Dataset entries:
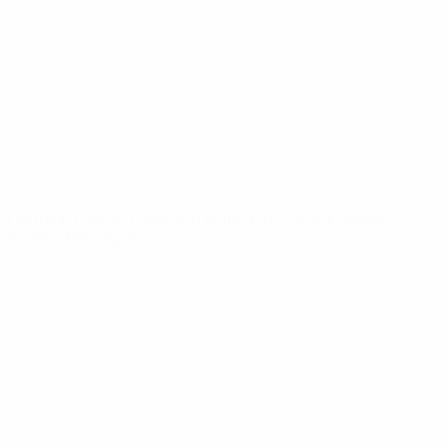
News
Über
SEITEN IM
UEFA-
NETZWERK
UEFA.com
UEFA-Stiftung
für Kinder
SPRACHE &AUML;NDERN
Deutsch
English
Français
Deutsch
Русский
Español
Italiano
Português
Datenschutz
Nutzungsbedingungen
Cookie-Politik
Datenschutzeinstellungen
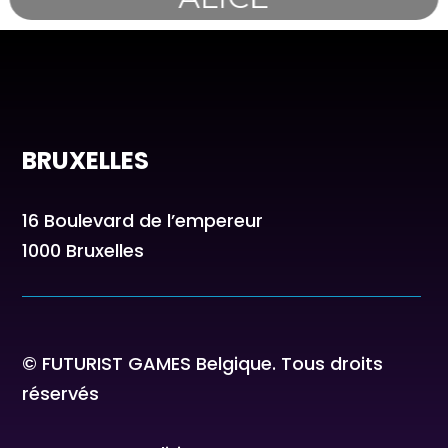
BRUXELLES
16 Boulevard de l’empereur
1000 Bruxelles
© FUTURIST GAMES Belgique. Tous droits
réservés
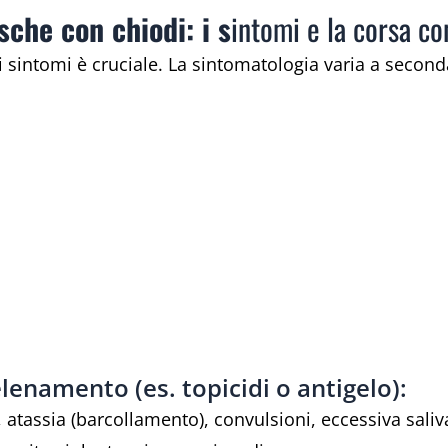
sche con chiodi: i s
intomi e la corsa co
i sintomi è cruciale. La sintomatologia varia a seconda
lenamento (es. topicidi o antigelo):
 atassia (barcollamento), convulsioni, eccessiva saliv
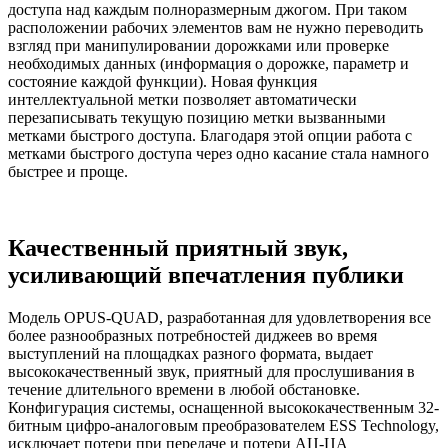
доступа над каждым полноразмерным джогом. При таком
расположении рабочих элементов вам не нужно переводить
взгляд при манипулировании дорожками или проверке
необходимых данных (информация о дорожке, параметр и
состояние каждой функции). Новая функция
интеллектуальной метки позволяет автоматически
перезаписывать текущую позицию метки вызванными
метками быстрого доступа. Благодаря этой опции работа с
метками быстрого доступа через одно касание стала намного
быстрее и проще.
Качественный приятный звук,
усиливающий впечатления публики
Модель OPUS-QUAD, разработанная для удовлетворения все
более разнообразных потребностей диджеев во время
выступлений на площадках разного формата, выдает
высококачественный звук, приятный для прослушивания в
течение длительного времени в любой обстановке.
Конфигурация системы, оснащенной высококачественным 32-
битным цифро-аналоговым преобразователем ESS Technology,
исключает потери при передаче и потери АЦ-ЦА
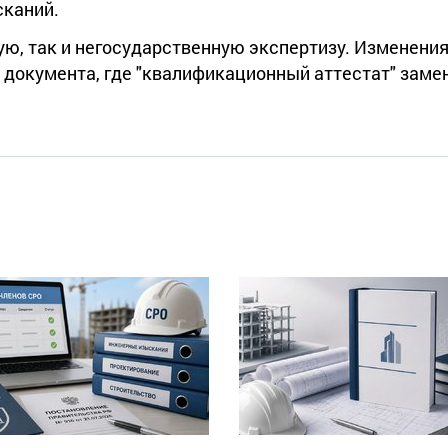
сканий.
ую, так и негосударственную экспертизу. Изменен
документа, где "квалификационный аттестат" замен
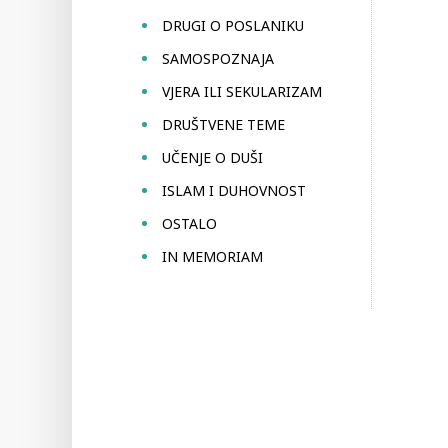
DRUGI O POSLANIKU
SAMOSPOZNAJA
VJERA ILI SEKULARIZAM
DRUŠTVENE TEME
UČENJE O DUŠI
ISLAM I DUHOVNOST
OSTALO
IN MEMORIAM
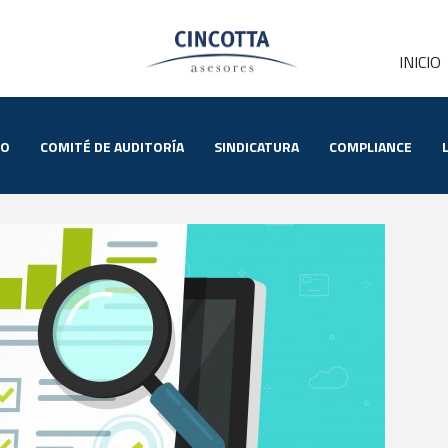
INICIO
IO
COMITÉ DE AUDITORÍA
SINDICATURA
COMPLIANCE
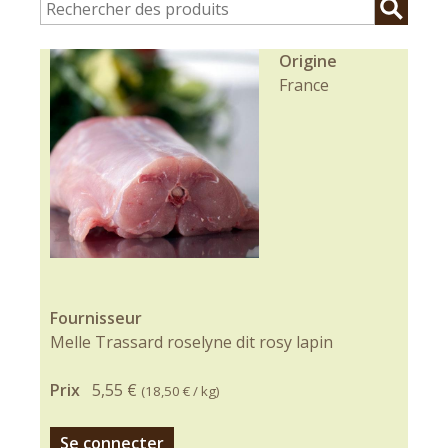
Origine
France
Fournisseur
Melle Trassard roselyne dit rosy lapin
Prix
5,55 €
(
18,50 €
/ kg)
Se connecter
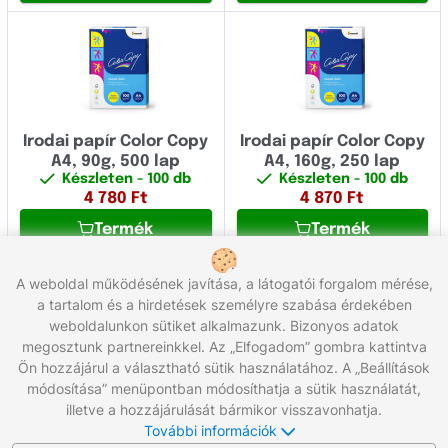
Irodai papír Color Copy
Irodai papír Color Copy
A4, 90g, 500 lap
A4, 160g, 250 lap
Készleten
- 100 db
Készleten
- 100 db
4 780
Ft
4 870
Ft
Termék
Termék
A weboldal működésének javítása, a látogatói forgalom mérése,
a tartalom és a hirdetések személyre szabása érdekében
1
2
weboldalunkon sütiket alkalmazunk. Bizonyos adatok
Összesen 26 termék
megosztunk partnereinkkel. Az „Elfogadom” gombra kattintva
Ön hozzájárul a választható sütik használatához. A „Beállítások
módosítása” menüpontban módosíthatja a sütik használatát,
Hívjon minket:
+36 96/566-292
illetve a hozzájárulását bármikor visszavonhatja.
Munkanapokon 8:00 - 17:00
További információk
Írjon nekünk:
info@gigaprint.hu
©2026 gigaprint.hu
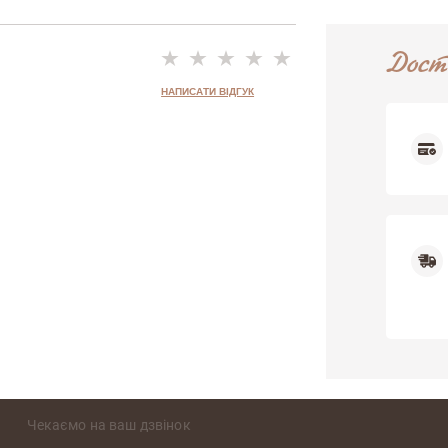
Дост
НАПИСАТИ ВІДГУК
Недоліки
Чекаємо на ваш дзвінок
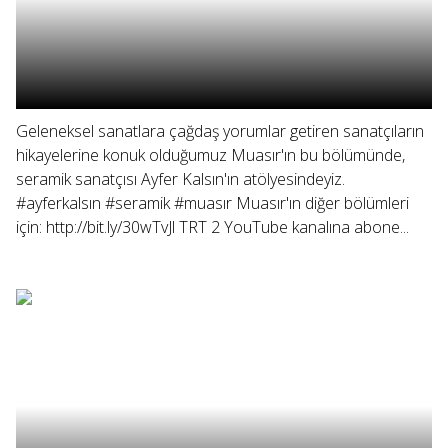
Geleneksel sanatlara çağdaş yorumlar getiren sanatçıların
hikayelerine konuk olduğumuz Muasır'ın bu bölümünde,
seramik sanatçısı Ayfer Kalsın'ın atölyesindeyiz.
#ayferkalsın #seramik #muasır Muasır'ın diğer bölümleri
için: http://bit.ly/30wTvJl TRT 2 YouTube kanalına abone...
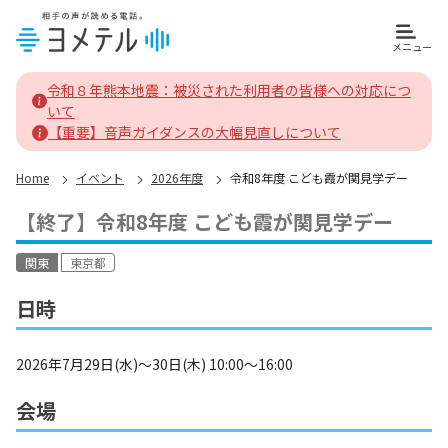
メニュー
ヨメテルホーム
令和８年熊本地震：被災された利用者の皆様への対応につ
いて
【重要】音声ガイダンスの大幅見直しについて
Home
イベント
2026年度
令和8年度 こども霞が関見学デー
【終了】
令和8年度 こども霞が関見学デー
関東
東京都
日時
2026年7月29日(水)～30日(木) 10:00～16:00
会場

→ **What is needed**: Edit the text of every item above so that "Deutsch" becomes "German" and nothing else changes. Leave the pictures out of your answer.

→ **Written answer**:
News
Über
SEITEN IM
UEFA-
NETZWERK
UEFA.com
UEFA-Stiftung
für Kinder
SPRACHE &AUML;NDERN
German
English
Français
German
Русский
Español
Italiano
Português
Datenschutz
Nutzungsbedingungen
Cookie-Politik
Datenschutzeinstellungen
BRUXELLES
16 Boulevard de l’empereur
1000 Bruxelles
© FUTURIST GAMES Belgique. Tous droits
réservés
sche con chiodi: i s
intomi e la corsa co
i sintomi è cruciale. La sintomatologia varia a seconda
lenamento (es. topicidi o antigelo):
 atassia (barcollamento), convulsioni, eccessiva saliv
доступа над каждым полноразмерным джогом. При таком
расположении рабочих элементов вам не нужно переводить
взгляд при манипулировании дорожками или проверке
необходимых данных (информация о дорожке, параметр и
состояние каждой функции). Новая функция
интеллектуальной метки позволяет автоматически
перезаписывать текущую позицию метки вызванными
метками быстрого доступа. Благодаря этой опции работа с
метками быстрого доступа через одно касание стала намного
быстрее и проще.
Качественный приятный звук,
усиливающий впечатления публики
Модель OPUS-QUAD, разработанная для удовлетворения все
более разнообразных потребностей диджеев во время
выступлений на площадках разного формата, выдает
высококачественный звук, приятный для прослушивания в
течение длительного времени в любой обстановке.
Конфигурация системы, оснащенной высококачественным 32-
битным цифро-аналоговым преобразователем ESS Technology,
исключает потери при передаче и потери АЦ-ЦА
сканий.
ую, так и негосударственную экспертизу. Изменен
документа, где "квалификационный аттестат" замен
DRUGI O POSLANIKU
SAMOSPOZNAJA
VJERA ILI SEKULARIZAM
DRUŠTVENE TEME
UČENJE O DUŠI
ISLAM I DUHOVNOST
OSTALO
IN MEMORIAM
INICIO
IO
COMITÉ DE AUDITORÍA
SINDICATURA
COMPLIANCE
Origine
France
Fournisseur
Melle Trassard roselyne dit rosy lapin
Prix
5,55 €
(
18,50 €
/ kg)
Se connecter
Irodai papír Color Copy
Irodai papír Color Copy
A4, 90g, 500 lap
A4, 160g, 250 lap
Készleten
- 100 db
Készleten
- 100 db
4 780
Ft
4 870
Ft
Termék
Termék
A weboldal működésének javítása, a látogatói forgalom mérése,
a tartalom és a hirdetések személyre szabása érdekében
1
2
weboldalunkon sütiket alkalmazunk. Bizonyos adatok
Összesen 26 termék
megosztunk partnereinkkel. Az „Elfogadom” gombra kattintva
Ön hozzájárul a választható sütik használatához. A „Beállítások
módosítása” menüpontban módosíthatja a sütik használatát,
Hívjon minket:
+36 96/566-292
illetve a hozzájárulását bármikor visszavonhatja.
Munkanapokon 8:00 - 17:00
További információk
Írjon nekünk:
info@gigaprint.hu
©2026 gigaprint.hu
Дост
НАПИСАТИ ВІДГУК
Недоліки
Чекаємо на ваш дзвінок
Geleneksel sanatlara çağdaş yorumlar getiren sanatçıların
hikayelerine konuk olduğumuz Muasır'ın bu bölümünde,
seramik sanatçısı Ayfer Kalsın'ın atölyesindeyiz.
#ayferkalsın #seramik #muasır Muasır'ın diğer bölümleri
için: http://bit.ly/30wTvJl TRT 2 YouTube kanalına abone...
メニュー
ヨメテルホーム
令和８年熊本地震：被災された利用者の皆様への対応につ
いて
【重要】音声ガイダンスの大幅見直しについて
Home
イベント
2026年度
令和8年度 こども霞が関見学デー
【終了】
令和8年度 こども霞が関見学デー
関東
東京都
日時
2026年7月29日(水)～30日(木) 10:00～16:00
会場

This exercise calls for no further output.